+++ Provided records +++
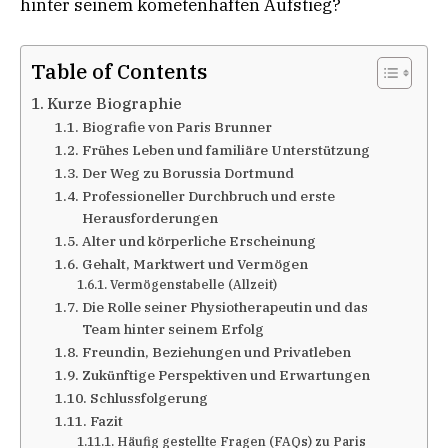
hinter seinem kometenhaften Aufstieg?
Table of Contents
Kurze Biographie
Biografie von Paris Brunner
Frühes Leben und familiäre Unterstützung
Der Weg zu Borussia Dortmund
Professioneller Durchbruch und erste
Herausforderungen
Alter und körperliche Erscheinung
Gehalt, Marktwert und Vermögen
Vermögenstabelle (Allzeit)
Die Rolle seiner Physiotherapeutin und das
Team hinter seinem Erfolg
Freundin, Beziehungen und Privatleben
Zukünftige Perspektiven und Erwartungen
Schlussfolgerung
Fazit
Häufig gestellte Fragen (FAQs) zu Paris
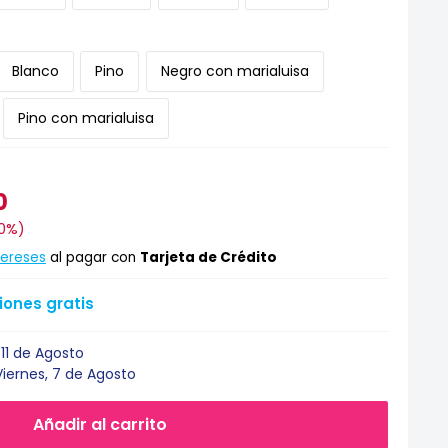
Blanco
Pino
Negro con marialuisa
Pino con marialuisa
0
0%
)
tereses
al pagar con
Tarjeta de Crédito
ones gratis
11 de Agosto
Viernes, 7 de Agosto
Añadir al carrito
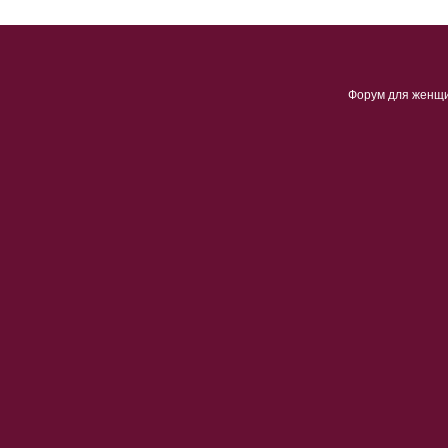
Форум для женщ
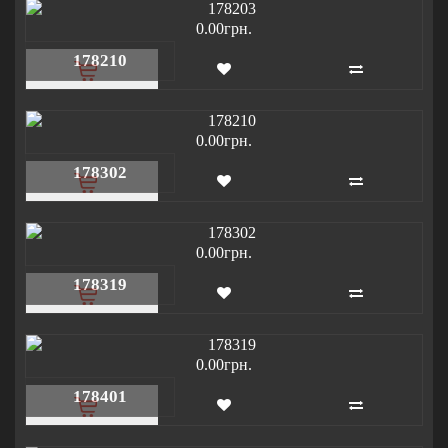
0.00грн.
178210
0.00грн.
178302
0.00грн.
178319
0.00грн.
178401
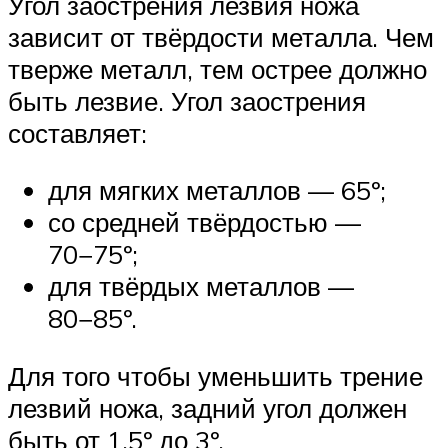
Угол заострения лезвия ножа
зависит от твёрдости металла. Чем
тверже металл, тем острее должно
быть лезвие. Угол заострения
составляет:
для мягких металлов — 65º;
со средней твёрдостью —
70−75º;
для твёрдых металлов —
80−85º.
Для того чтобы уменьшить трение
лезвий ножа, задний угол должен
быть от 1,5º до 3º.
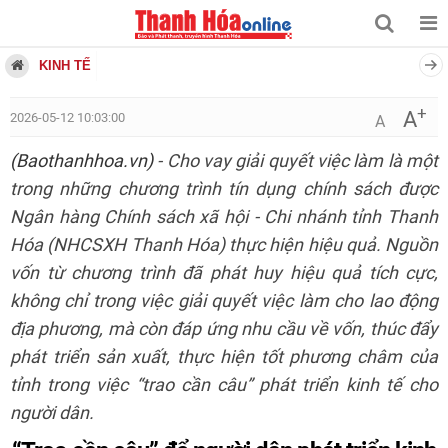
KINH TẾ
+
A
2026-05-12 10:03:00
A
(Baothanhhoa.vn)
- Cho vay giải quyết việc làm là một
trong những chương trình tín dụng chính sách được
Ngân hàng Chính sách xã hội - Chi nhánh tỉnh Thanh
Hóa (NHCSXH Thanh Hóa) thực hiện hiệu quả. Nguồn
vốn từ chương trình đã phát huy hiệu quả tích cực,
không chỉ trong việc giải quyết việc làm cho lao động
địa phương, mà còn đáp ứng nhu cầu về vốn, thúc đẩy
phát triển sản xuất, thực hiện tốt phương châm của
tỉnh trong việc “trao cần câu” phát triển kinh tế cho
người dân.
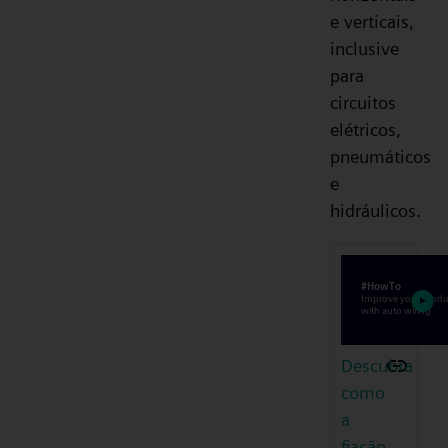
e verticais,
inclusive
para
circuitos
elétricos,
pneumáticos
e
hidráulicos.
Descubra
como
a
fiação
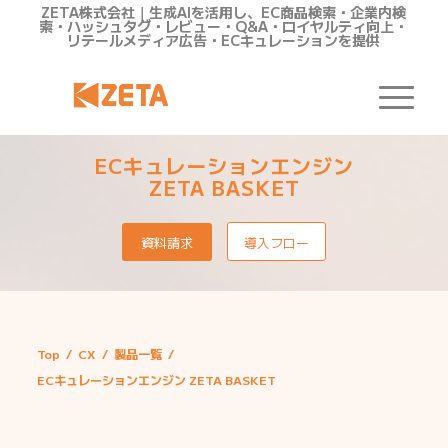
ZETA株式会社｜生成AIを活用し、EC商品検索・企業内検
索・ハッシュタグ・レビュー・Q&A・ロイヤルティ向上・
リテールメディア広告・ECキュレーションを提供
ECキュレーションエンジン
ZETA BASKET
資料請求
導入フロー
Top
/
CX
/
製品一覧
/
ECキュレーションエンジン ZETA BASKET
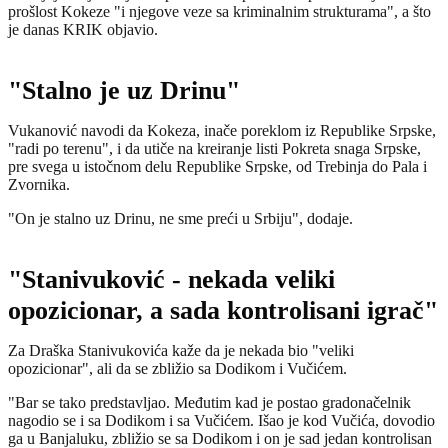
prošlost Kokeze "i njegove veze sa kriminalnim strukturama", a što
je danas KRIK objavio.
"Stalno je uz Drinu"
Vukanović navodi da Kokeza, inače poreklom iz Republike Srpske,
"radi po terenu", i da utiče na kreiranje listi Pokreta snaga Srpske,
pre svega u istočnom delu Republike Srpske, od Trebinja do Pala i
Zvornika.
"On je stalno uz Drinu, ne sme preći u Srbiju", dodaje.
"Stanivuković - nekada veliki
opozicionar, a sada kontrolisani igrač"
Za Draška Stanivukovića kaže da je nekada bio "veliki
opozicionar", ali da se zbližio sa Dodikom i Vučićem.
"Bar se tako predstavljao. Međutim kad je postao gradonačelnik
nagodio se i sa Dodikom i sa Vučićem. Išao je kod Vučića, dovodio
ga u Banjaluku, zbližio se sa Dodikom i on je sad jedan kontrolisan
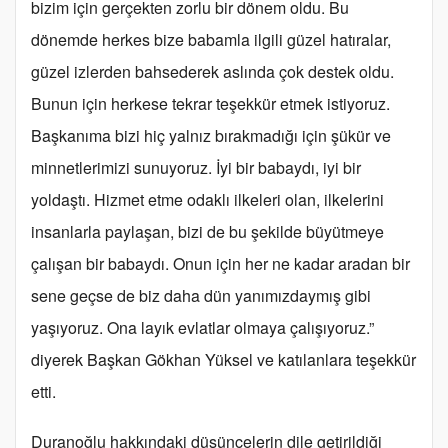
bizim için gerçekten zorlu bir dönem oldu. Bu
dönemde herkes bize babamla ilgili güzel hatıralar,
güzel izlerden bahsederek aslında çok destek oldu.
Bunun için herkese tekrar teşekkür etmek istiyoruz.
Başkanıma bizi hiç yalnız bırakmadığı için şükür ve
minnetlerimizi sunuyoruz. İyi bir babaydı, iyi bir
yoldaştı. Hizmet etme odaklı ilkeleri olan, ilkelerini
insanlarla paylaşan, bizi de bu şekilde büyütmeye
çalışan bir babaydı. Onun için her ne kadar aradan bir
sene geçse de biz daha dün yanımızdaymış gibi
yaşıyoruz. Ona layık evlatlar olmaya çalışıyoruz.”
diyerek Başkan Gökhan Yüksel ve katılanlara teşekkür
etti.
Duranoğlu hakkındaki düşüncelerin dile getirildiği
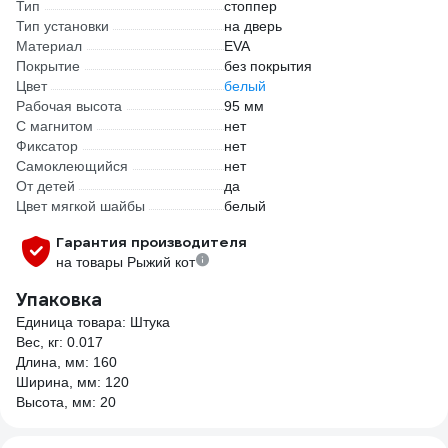
Тип
стоппер
Тип установки
на дверь
Материал
EVA
Покрытие
без покрытия
Цвет
белый
Рабочая высота
95 мм
С магнитом
нет
Фиксатор
нет
Самоклеющийся
нет
От детей
да
Цвет мягкой шайбы
белый
Гарантия производителя
на товары Рыжий кот
Упаковка
Единица товара: Штука
Вес, кг: 0.017
Длина, мм: 160
Ширина, мм: 120
Высота, мм: 20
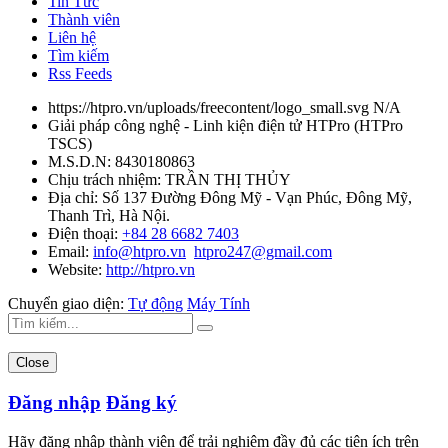
Tin Tức
Thành viên
Liên hệ
Tìm kiếm
Rss Feeds
https://htpro.vn/uploads/freecontent/logo_small.svg
N/A
Giải pháp công nghệ - Linh kiện điện tử HTPro
(
HTPro
TSCS
)
M.S.D.N: 8430180863
Chịu trách nhiệm:
TRẦN THỊ THỦY
Địa chỉ:
Số 137 Đường Đông Mỹ - Vạn Phúc, Đông Mỹ,
Thanh Trì, Hà Nội.
Điện thoại:
+84 28 6682 7403
Email:
info@htpro.vn
htpro247@gmail.com
Website:
http://htpro.vn
Chuyển giao diện:
Tự động
Máy Tính
Close
Đăng nhập
Đăng ký
Hãy đăng nhập thành viên để trải nghiệm đầy đủ các tiện ích trên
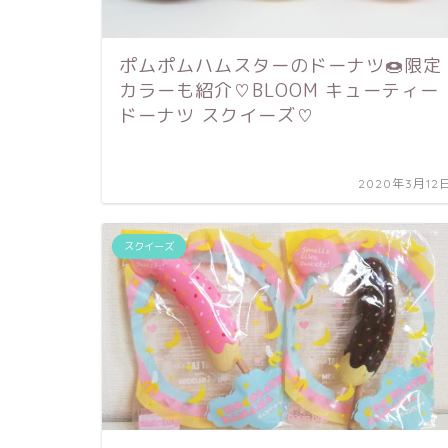
ポムポムハムスターのドーナツ🍩限定
カラーも紹介♡BLOOM キューティー
ドーナツ スクイーズ♡
2020年3月12
スクイーズ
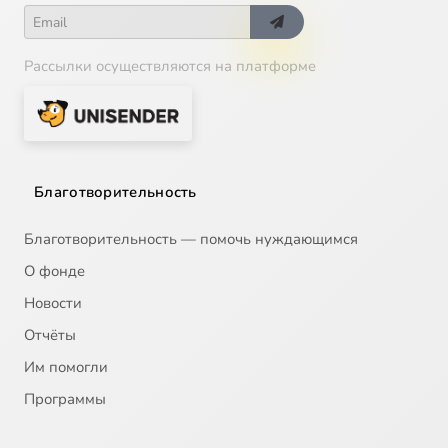
Рассылки осуществляются на платформе
Благотворительность
Благотворительность — помочь нуждающимся
О фонде
Новости
Отчёты
Им помогли
Программы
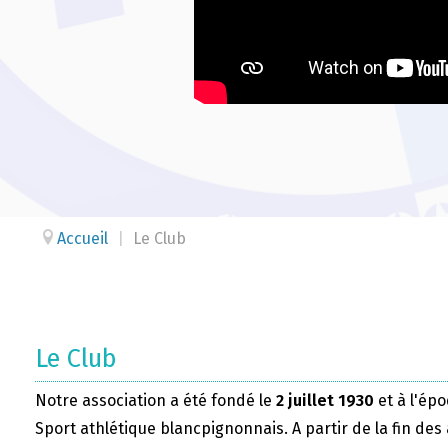
Accueil
|
Le Club
Le Club
Notre association a été fondé le
2 juillet 1930
et à l'épo
Sport athlétique blancpignonnais. A partir de la fin des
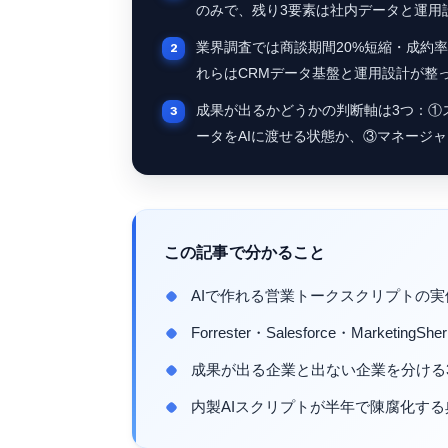
のみで、残り3要素は社内データと運用
業界調査では商談期間20%短縮・成約率
れらはCRMデータ基盤と運用設計が整
成果が出るかどうかの判断軸は3つ：①
ータをAIに渡せる状態か、③マネージ
この記事で分かること
AIで作れる営業トークスクリプトの実
Forrester・Salesforce・Mark
成果が出る企業と出ない企業を分ける
内製AIスクリプトが半年で陳腐化す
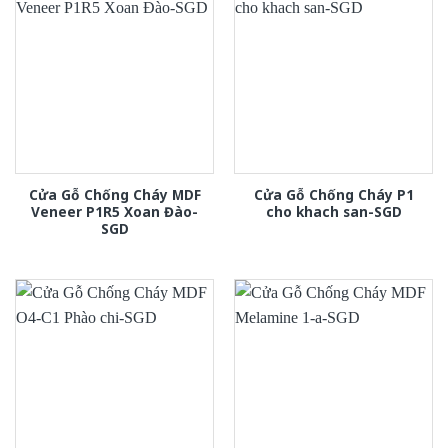
Cửa Gỗ Chống Cháy MDF
Cửa Gỗ Chống Cháy P1
Veneer P1R5 Xoan Đào-
cho khach san-SGD
SGD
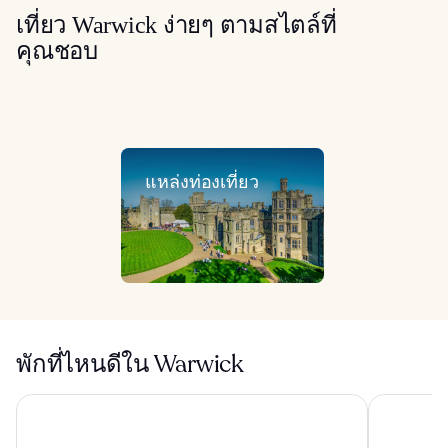
เที่ยว Warwick ง่ายๆ ตามสไตล์ที่
คุณชอบ
แหล่งท่องเที่ยว
พักที่ไหนดีใน Warwick
เก็นติ้ง โฮเทล แอนด์ สปา ที่ รีสอร์ทส์ เวิลด์ เบอร์มิงแฮม
ฟอร์เรสท์ 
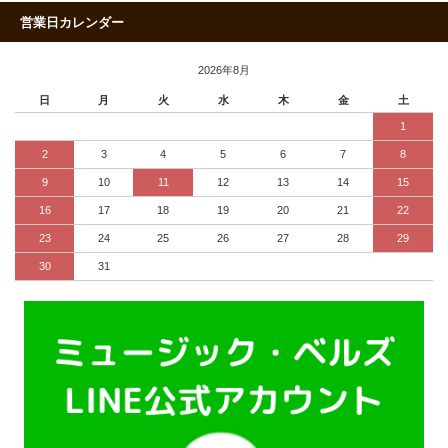
営業日カレンダー
2026年8月
日
月
火
水
木
金
土
1
2
3
4
5
6
7
8
9
10
11
12
13
14
15
16
17
18
19
20
21
22
23
24
25
26
27
28
29
30
31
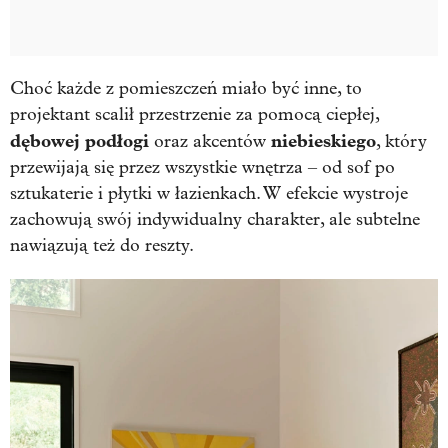
Choć każde z pomieszczeń miało być inne, to
projektant scalił przestrzenie za pomocą ciepłej,
dębowej podłogi
niebieskiego
oraz akcentów
, który
przewijają się przez wszystkie wnętrza – od sof po
sztukaterie i płytki w łazienkach. W efekcie wystroje
zachowują swój indywidualny charakter, ale subtelne
nawiązują też do reszty.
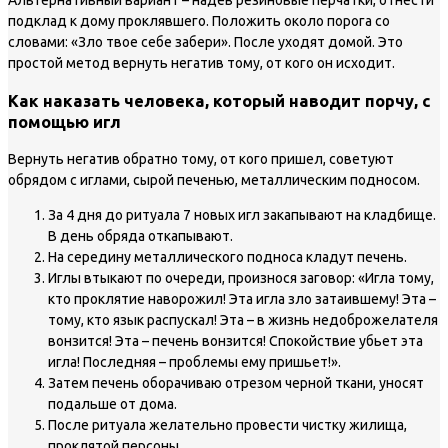
Альтернативный вариант – надев резиновые перчатки, отнести
подклад к дому проклявшего. Положить около порога со
словами: «Зло твое себе забери». После уходят домой. Это
простой метод вернуть негатив тому, от кого он исходит.
Как наказать человека, который наводит порчу, с
помощью игл
Вернуть негатив обратно тому, от кого пришел, советуют
обрядом с иглами, сырой печенью, металлическим подносом.
За 4 дня до ритуала 7 новых игл закапывают на кладбище.
В день обряда откапывают.
На середину металлического подноса кладут печень.
Иглы втыкают по очереди, произнося заговор: «Игла тому,
кто проклятие наворожил! Эта игла зло затаившему! Эта –
тому, кто язык распускал! Эта – в жизнь недоброжелателя
вонзится! Эта – печень вонзится! Спокойствие убьет эта
игла! Последняя – проблемы ему пришьет!».
Затем печень оборачиваю отрезом черной ткани, уносят
подальше от дома.
После ритуала желательно провести чистку жилища,
проклятой персоны.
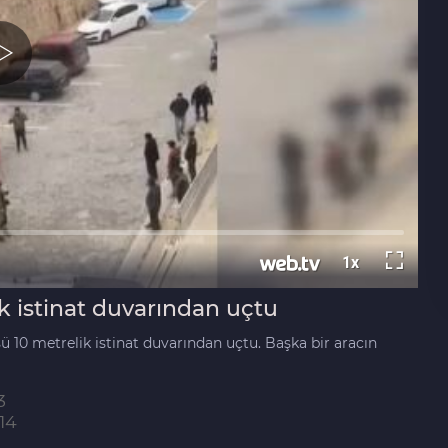
k istinat duvarından uçtu
ü 10 metrelik istinat duvarından uçtu. Başka bir aracın
3
14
+++
**What you need to do:** Write out word for word the lines above that run from the one with "Số 137 Đường" to the one with "Благотворительность — помочь нуждающимся". Include both end lines; exclude the images.

**Written response:**
Số 137 Đường Đông Mỹ - Vạn Phúc, Đông Mỹ,
Thanh Trì, Hà Nội.
Điện thoại:
+84 28 6682 7403
Email:
info@htpro.vn
htpro247@gmail.com
Website:
http://htpro.vn
Chuyển giao diện:
Tự động
Máy Tính
Close
Đăng nhập
Đăng ký
Hãy đăng nhập thành viên để trải nghiệm đầy đủ các tiện ích trên
ポムポムハムスターのドーナツ🍩限定
カラーも紹介♡BLOOM キューティー
ドーナツ スクイーズ♡
2020年3月12
スクイーズ
Рассылки осуществляются на платформе
Благотворительность
Благотворительность — помочь нуждающимся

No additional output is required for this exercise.